The reporter learned from the Institute of Modern Physics of the Chinese Academy of Sciences that a scientific research team composed of the institute and cooperative units recently synthesized new nuclides osmium-160 and tungsten-156 for the first time. The relevant results were published in the international academic journal Physical Review Letters on February 15.

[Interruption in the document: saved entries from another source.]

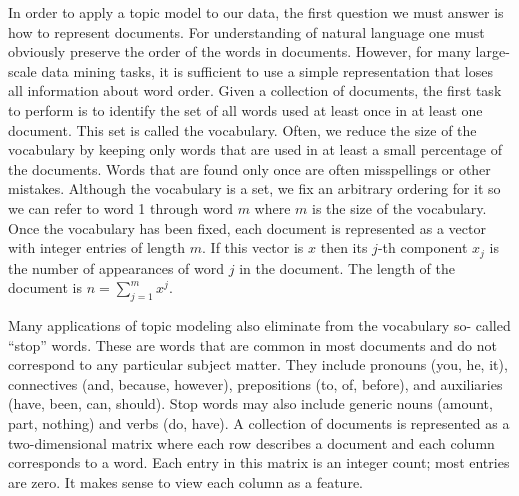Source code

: \documentclass[12pt]{report}
\begin{document}
In order to apply a topic model to our data, the first question we must answer
is how to represent documents. For understanding of natural language one must
obviously preserve the order of the words in documents. However, for many
large-scale data mining tasks, it is sufficient to use a simple representation
that loses all information about word order. Given a collection of documents,
the first task to perform is to identify the set of all words used at least
once in at least one document. This set is called the vocabulary. Often, we
reduce the size of the vocabulary by keeping only words that are used in at
least a small percentage of the documents. Words that are found only once are
often misspellings or other mistakes. Although the vocabulary is a set, we fix
an arbitrary ordering for it so we can refer to word 1 through word $m$ where
$m$ is the size of the vocabulary. Once the vocabulary has been fixed, each
document is represented as a vector with integer entries of length $m$. If this
vector is $x$ then its $j$-th component $x_j$ is the number of appearances of
word $j$ in the document. The length of the document is $n=\sum\limits_{j=1}^m
x^j$.

Many applications of topic modeling also eliminate from the vocabulary so-
called “stop” words. These are words that are common in most documents and do
not correspond to any particular subject matter. They include pronouns (you,
he, it), connectives (and, because, however), prepositions (to, of, before),
and auxiliaries (have, been, can, should). Stop words may also include generic
nouns (amount, part, nothing) and verbs (do, have). A collection of documents
is represented as a two-dimensional matrix where each row describes a document
and each column corresponds to a word. Each entry in this matrix is an integer
count; most entries are zero. It makes sense to view each column as a feature.
\end{document}
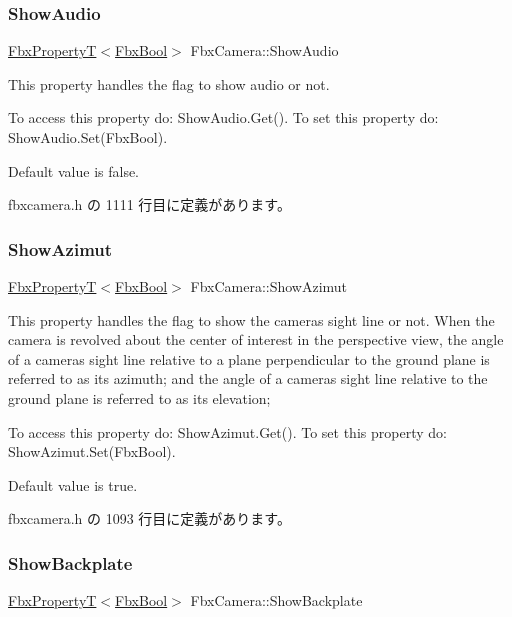 \subsubsection{\texorpdfstring{Show\+Audio}{ShowAudio}}
{\footnotesize\ttfamily \hyperlink{class_fbx_property_t}{Fbx\+PropertyT}$<$\hyperlink{fbxtypes_8h_a92e0562b2fe33e76a242f498b362262e}{Fbx\+Bool}$>$ Fbx\+Camera\+::\+Show\+Audio}

This property handles the flag to show audio or not.

To access this property do\+: Show\+Audio.\+Get(). To set this property do\+: Show\+Audio.\+Set(\+Fbx\+Bool).

Default value is false. 

 fbxcamera.\+h の 1111 行目に定義があります。

\mbox{\label{class_fbx_camera_a7f2e404049521f2b8ed8793bb231d9a0}} 
\subsubsection{\texorpdfstring{Show\+Azimut}{ShowAzimut}}
{\footnotesize\ttfamily \hyperlink{class_fbx_property_t}{Fbx\+PropertyT}$<$\hyperlink{fbxtypes_8h_a92e0562b2fe33e76a242f498b362262e}{Fbx\+Bool}$>$ Fbx\+Camera\+::\+Show\+Azimut}

This property handles the flag to show the camera\textquotesingle{}s sight line or not. When the camera is revolved about the center of interest in the perspective view, the angle of a camera\textquotesingle{}s sight line relative to a plane perpendicular to the ground plane is referred to as its azimuth; and the angle of a camera\textquotesingle{}s sight line relative to the ground plane is referred to as its elevation;

To access this property do\+: Show\+Azimut.\+Get(). To set this property do\+: Show\+Azimut.\+Set(\+Fbx\+Bool).

Default value is true. 

 fbxcamera.\+h の 1093 行目に定義があります。

\mbox{\label{class_fbx_camera_a3e824d5e68ecd7ff571c3d783b3a82b3}} 
\subsubsection{\texorpdfstring{Show\+Backplate}{ShowBackplate}}
{\footnotesize\ttfamily \hyperlink{class_fbx_property_t}{Fbx\+PropertyT}$<$\hyperlink{fbxtypes_8h_a92e0562b2fe33e76a242f498b362262e}{Fbx\+Bool}$>$ Fbx\+Camera\+::\+Show\+Backplate}

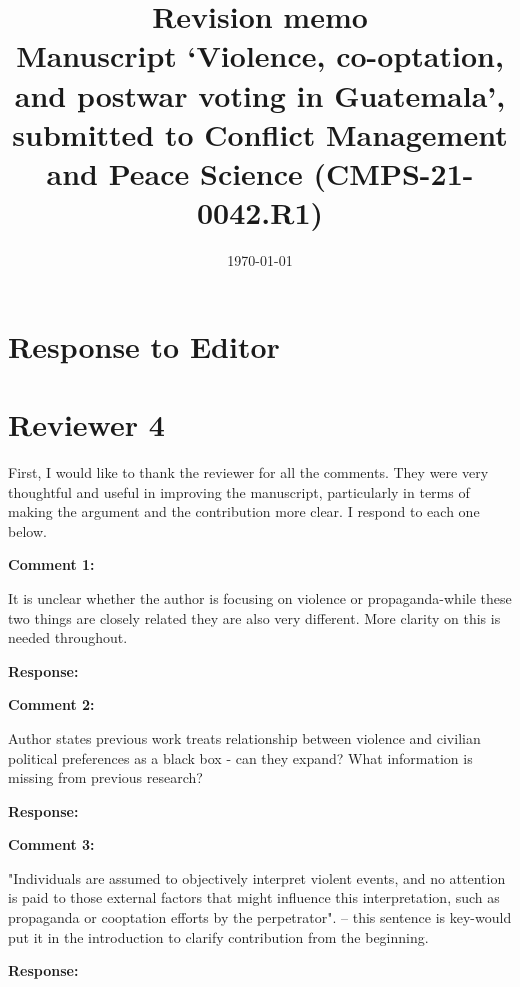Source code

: \documentclass[12pt, a4paper, notitlepage]{article}
\title{\large \textbf{Revision memo}\\{\normalsize Manuscript `Violence, co-optation, and postwar voting in Guatemala', submitted to Conflict Management and Peace Science (CMPS-21-0042.R1)}}
\author{}
\date{\today}
\begin{document}
\maketitle

\section*{Response to Editor}

\newpage
\section*{Reviewer 4}

First, I would like to thank the reviewer for all the comments. They were very thoughtful and useful in improving the manuscript, particularly in terms of making the argument and the contribution more clear. I respond to each one below.

\vspace{15pt}
\noindent\textbf{Comment 1:}
\begin{displayquote}
It is unclear whether the author is focusing on violence or propaganda-while these two things are closely related they are also very different. More clarity on this is needed throughout.
\end{displayquote}

\noindent\textbf{Response:}


\vspace{15pt}
\noindent\textbf{Comment 2:}
\begin{displayquote}
Author states previous work treats relationship between violence and civilian political preferences as a black box - can they expand? What information is missing from previous research?
\end{displayquote}

\noindent\textbf{Response:}


\vspace{15pt}
\noindent\textbf{Comment 3:}
\begin{displayquote}
"Individuals are assumed to objectively interpret violent events, and no attention is paid to those external factors that might influence this interpretation, such as propaganda or cooptation efforts by the perpetrator". -- this sentence is key-would put it in the introduction to clarify contribution from the beginning.
\end{displayquote}

\noindent\textbf{Response:}
\end{document}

The atomic nucleus is a quantum many-body system composed of protons and neutrons. Different numbers of protons and neutrons constitute atomic nuclei with different properties. Scientists call them nuclides. Synthesizing and studying new nuclides is not only of great significance for understanding the structure of matter, but also provides important information for understanding the evolution of the celestial environment, and is an important means of exploring the mysteries of nature.

The positions of the new nuclides osmium-160 and tungsten-156 on the nuclide map. Picture/Yang Huabin

The research team relied on the Lanzhou Heavy Ion Accelerator and used the gas-filled recoil nuclear spectrometer SHANS to synthesize new nuclides osmium-160 and tungsten-156 through a fusion evaporation reaction. Osmium-160 (neutron number 84) is alpha radioactive, while tungsten-156 (neutron number 82) is radioactive in beta+ decay. The team measured the alpha decay particle energy and half-life of osmium-160 and the half-life of tungsten-156, among other properties.

Through systematic analysis of new measurement data and existing data, the researchers found that when the atomic number is greater than 68, the preformation probability of alpha particles with neutron numbers 84 and 85 gradually becomes smaller, revealing that the neutron number is 82 The phenomenon that the shell effect is enhanced in neutron-deficient nuclides. Further research suggests that the reason for the enhanced effect is the continuous approach to the potentially stable double phantom nucleus - lead-164 (number of protons is 82, number of neutrons is 82).

Gas Recoil Nuclear Spectrometer SHANS

This study clearly shows for the first time the evolution of a neutron shell with a neutron number of 82 on the neutron-deficient nuclide side, and at the same time, my country's new nuclide research has entered a new nuclear region.